The Belgium government announced that it had decided to prevent Al-Suwaidan from visiting Brussels, because of his "anti-Semitic" remarks in the past. The Belgian Prime Minister and Interior Minister said "This preacher has unacceptable anti-Semitic beliefs and his presence here is a threat to public order."
Al-Suwaidan used his Twitter account to promote what he calls electronic Jihad. On 17 January 2012, Al Suwaidan tweeted: "I see the need in uniting the efforts of the hackers within the electronic jihad project against the Zionist enemy, and it is an effective and important jihad, and its reward is great – Allah willing." AlSuwaidan: "I Strongly Encourage Young People To Undertake Electronic Jihad... I View This As Better Than 20 Jihad Operations."
In a 4 June 2011 interview on AlQuds TV, AlSuwaidan called for armed resistance and electronic jihad against Israel: "The other day, I was asking myself: Why shouldn't I personally go on jihad? First of all, my body cannot tolerate it. Secondly, is what I am doing any less important than jihad? I would like us all to feel that we are in the same trench. There is such a thing as media jihad, political jihad, and a form of jihad that I strongly encourage young people to undertake – electronic jihad. Some of our youth are extremely clever. I hope that a group of hackers will get together, and will wage resistance over the Internet, targeting Israeli and Zionist sites and destroying them electronically.”

Clashes with [Arab States of the Persian Gulf]

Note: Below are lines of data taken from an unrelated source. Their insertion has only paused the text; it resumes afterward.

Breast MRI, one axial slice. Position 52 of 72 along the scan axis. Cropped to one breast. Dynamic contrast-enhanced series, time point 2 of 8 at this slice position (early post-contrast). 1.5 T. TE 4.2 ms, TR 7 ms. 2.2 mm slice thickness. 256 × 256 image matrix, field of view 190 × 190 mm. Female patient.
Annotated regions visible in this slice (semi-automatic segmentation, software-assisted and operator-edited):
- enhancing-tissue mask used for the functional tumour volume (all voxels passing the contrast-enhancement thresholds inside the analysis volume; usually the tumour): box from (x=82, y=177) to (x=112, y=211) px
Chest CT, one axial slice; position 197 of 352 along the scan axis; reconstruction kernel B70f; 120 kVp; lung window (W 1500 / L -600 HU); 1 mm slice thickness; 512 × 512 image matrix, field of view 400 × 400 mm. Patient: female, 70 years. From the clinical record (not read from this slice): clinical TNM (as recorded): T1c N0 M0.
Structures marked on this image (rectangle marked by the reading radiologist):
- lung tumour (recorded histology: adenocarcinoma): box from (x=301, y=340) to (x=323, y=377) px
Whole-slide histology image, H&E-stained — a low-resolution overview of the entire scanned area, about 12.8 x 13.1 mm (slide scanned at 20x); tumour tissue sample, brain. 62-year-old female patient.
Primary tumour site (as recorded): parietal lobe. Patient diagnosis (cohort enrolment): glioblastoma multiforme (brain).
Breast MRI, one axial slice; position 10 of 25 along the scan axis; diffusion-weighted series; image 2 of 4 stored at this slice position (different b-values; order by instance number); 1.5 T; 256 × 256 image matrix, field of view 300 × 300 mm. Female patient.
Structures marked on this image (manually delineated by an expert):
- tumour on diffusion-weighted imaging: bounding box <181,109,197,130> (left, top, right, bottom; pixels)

In November 2012 a UAE police official said that suspects arrested in UAE had met with Kuwaiti Muslim Brotherhood members who are the ‘mentors of other groups’. He said "They hold courses and teach members how to act and resist, such as Tareq Al-Suwaidan. His anti-regime attitude is very clear."
In October 2013, Al-Suwaidan tweeted that he had been barred from performing the lesser Umrah pilgrimage in Saudi Arabia, stating "I have been banned from entering Saudi Arabia solely for my views and my position against the coup in Egypt and I say that my love for Saudi Arabia and its people is unshaken and that ideas can be banned."

Popularity

Al-Suwaidan has authored over 30 books, but his popularity is largely a result of his widespread social media activity– including: YouTube, Vimeo, iTunes, Facebook, Twitter.
He has over 9 million followers on Twitter, as of 12 November 2017.
Hundreds of Arabic and English speeches by Al Suwaidan can be found on YouTube where there are excerpts from his appearances on Arab TV channels, as well as speeches delivered in the Middle East and in the West.